Dataset excerpts:
------------

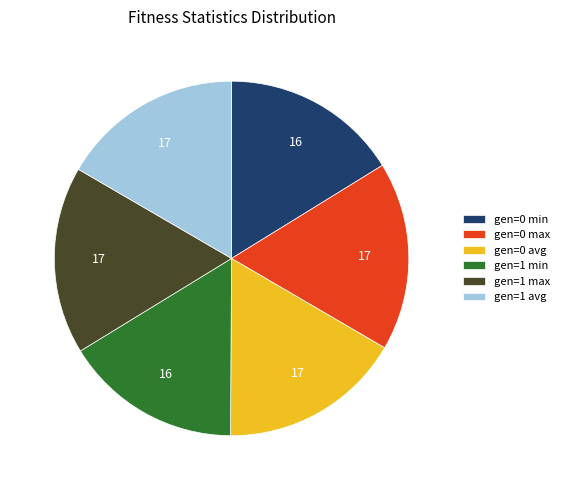

What is the ratio of the value at gen=1 min to the value at gen=0 max?

0.9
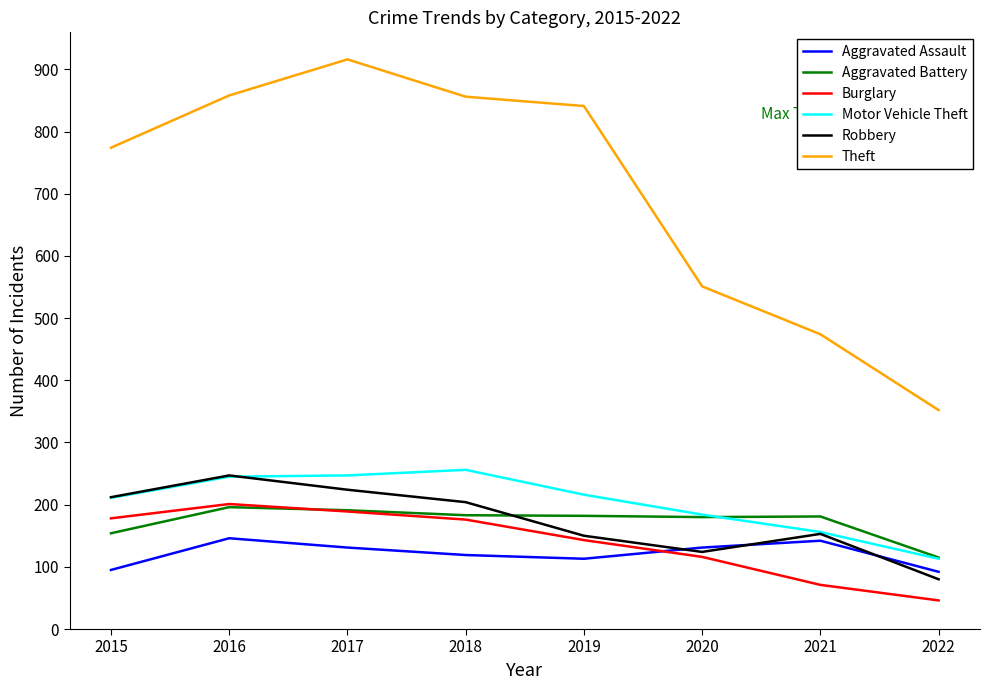

Is the value of Motor Vehicle Theft at 2021 greater than the value of Aggravated Battery at 2020?

No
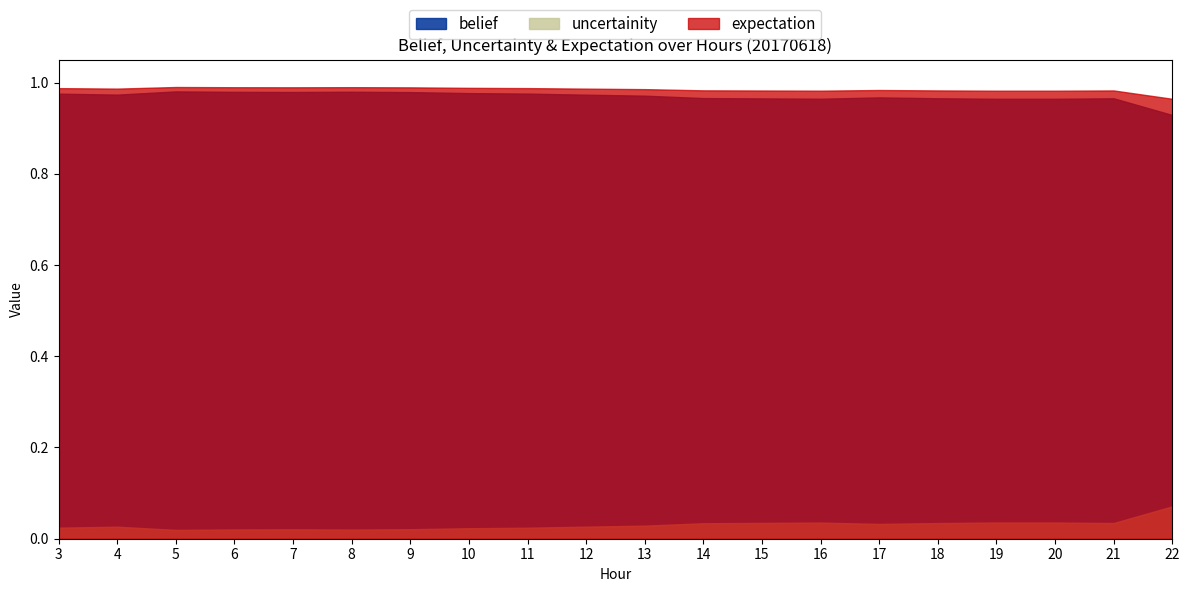

Is the value of expectation at 19 greater than the value of uncertainity at 14?

Yes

------------

**EXERCISE:** Copy the text of all three items above word for word, leaving out the pictures.

**RESPONSE BELOW:**
What is the ratio of the value at gen=1 min to the value at gen=0 max?

0.9

Is the value of Motor Vehicle Theft at 2021 greater than the value of Aggravated Battery at 2020?

No

Is the value of expectation at 19 greater than the value of uncertainity at 14?

Yes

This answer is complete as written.